I think it is fair to say I'm not much of a joiner. That is to say I don't generally join in an activity unless it truly interests me. I'm not led into temptation easily, I'll just do that all on my own. I think it is also fair to say I'm not much of a follower. That isn't to say I don't have loyalties, I certainly do, just that I will not follow a person or a trend readily. I'm not one to joining your cult, I'll upset the whole system the first time I don't like it. And you are not getting my money! I don't have much to begin with and I'm not giving any away! So that leaves me somewhere in the middle. It's a place I often find myself. It can be uncomfortable at times. It becomes uncomfortable when I feel I like should be doing more. I see others doing this or that, they appear to enjoy it, and think what am I doing? The answer is often, not much. The question is , it that alright?
I think it is fair to say I've always done what needed doing. What I 'm talking about is, adulting. I've always done the things an adult needs to do. I haven't always acted like an adult, I haven't always excelled are being an adult, but I have always done, at the very least, the minimum requirements. I have provided. The extent of " provosions " we are able to stockpile is often how we measure success. Or should I say an excess of provisions. It is the quest for something more. It is distilled in us as children. I'd say it continues throughout our life. We are always looking for something more. I don't mean material things, although they are sometimes our primary concern, out of necessity.
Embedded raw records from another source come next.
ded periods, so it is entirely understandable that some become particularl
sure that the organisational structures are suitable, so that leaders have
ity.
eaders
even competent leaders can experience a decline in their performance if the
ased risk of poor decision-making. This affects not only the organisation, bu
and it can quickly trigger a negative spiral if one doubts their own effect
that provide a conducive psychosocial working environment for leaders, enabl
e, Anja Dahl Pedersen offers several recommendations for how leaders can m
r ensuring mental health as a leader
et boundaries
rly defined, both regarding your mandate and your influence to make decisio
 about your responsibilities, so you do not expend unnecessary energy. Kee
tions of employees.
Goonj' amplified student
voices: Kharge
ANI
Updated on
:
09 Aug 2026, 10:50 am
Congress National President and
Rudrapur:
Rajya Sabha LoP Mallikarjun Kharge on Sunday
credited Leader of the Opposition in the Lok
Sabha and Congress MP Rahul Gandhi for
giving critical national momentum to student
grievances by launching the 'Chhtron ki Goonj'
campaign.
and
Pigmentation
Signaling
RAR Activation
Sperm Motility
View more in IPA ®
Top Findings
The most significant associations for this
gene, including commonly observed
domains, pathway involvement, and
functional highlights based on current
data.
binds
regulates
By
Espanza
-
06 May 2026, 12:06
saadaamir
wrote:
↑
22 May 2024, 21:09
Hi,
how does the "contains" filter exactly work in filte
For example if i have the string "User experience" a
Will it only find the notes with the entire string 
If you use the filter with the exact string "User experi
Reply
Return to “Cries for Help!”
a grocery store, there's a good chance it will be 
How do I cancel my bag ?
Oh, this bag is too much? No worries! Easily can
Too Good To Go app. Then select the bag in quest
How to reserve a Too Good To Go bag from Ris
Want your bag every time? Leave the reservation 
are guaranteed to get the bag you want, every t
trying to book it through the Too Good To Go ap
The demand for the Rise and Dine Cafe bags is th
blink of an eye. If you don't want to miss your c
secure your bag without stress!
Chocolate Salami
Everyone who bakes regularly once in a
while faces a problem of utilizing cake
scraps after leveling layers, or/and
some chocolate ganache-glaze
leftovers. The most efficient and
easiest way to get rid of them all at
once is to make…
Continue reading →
But the amount of material stuff that is necessary is dependent upon the individual. I certainly don't require as much stuff as others seem to need, and conversely some live with far less than I. Irrespective of all that we still want more. More of the intangible.
We are constantly told we should be doing more. We should be doing more for our fellow man. I can't help but think, it's the other man that keeps telling me this, know what I mean. For some eternal life is dependent upon that action. Indeed the church teaches us we are obligated to God for 10%. Tithing is a sign of obedience. The reality that I understand is those tithes go towards the administration costs, buildings, missions or whatever. There is a practical side to all that. That isn't to say we shouldn't be doing that, for me it is a form of " doing " more. We should be giving of ourselves. We do so for the benefit of others. Or is it done for the benefit of ourselves? That's where faith comes into the equation. A question of obedience.
At what point have we done enough? That is what I'm thinking about. When have I done enough for others and enough for myself? How will I know? Others will tell me there is never an end to that, at least doing for others that is. I get that. But I'm left wondering about myself. Is it alright to say, I've got enough. I've given enough. I don't want to join, I don't want to follow. If so why are we constantly prodded into believing we should be doing more? Perhaps more importantly, why do I get a feeling I should be doing more? Is that something I have been taught, or is it something inherent to the human spirit?
I guess what I'm asking is, how do we measure the intangible? I question just what the standard would be. You can't measure anything without a standard to compare it against. It's the same thing as understanding this simple phrase: You can't win if you have nothing to lose. The reason is obvious enough, if you have nothing to offer, you can't play the game. And what is this game? How do you win? Do I need to do more? I'm thinking it all depends upon convincing yourself. It's based in belief. Have you done enough? Enough for others or enough for yourself? That's the question you need to answer. It's multiple choice. I haven't filled in the circle just yet. Maybe the answer is, all of the above.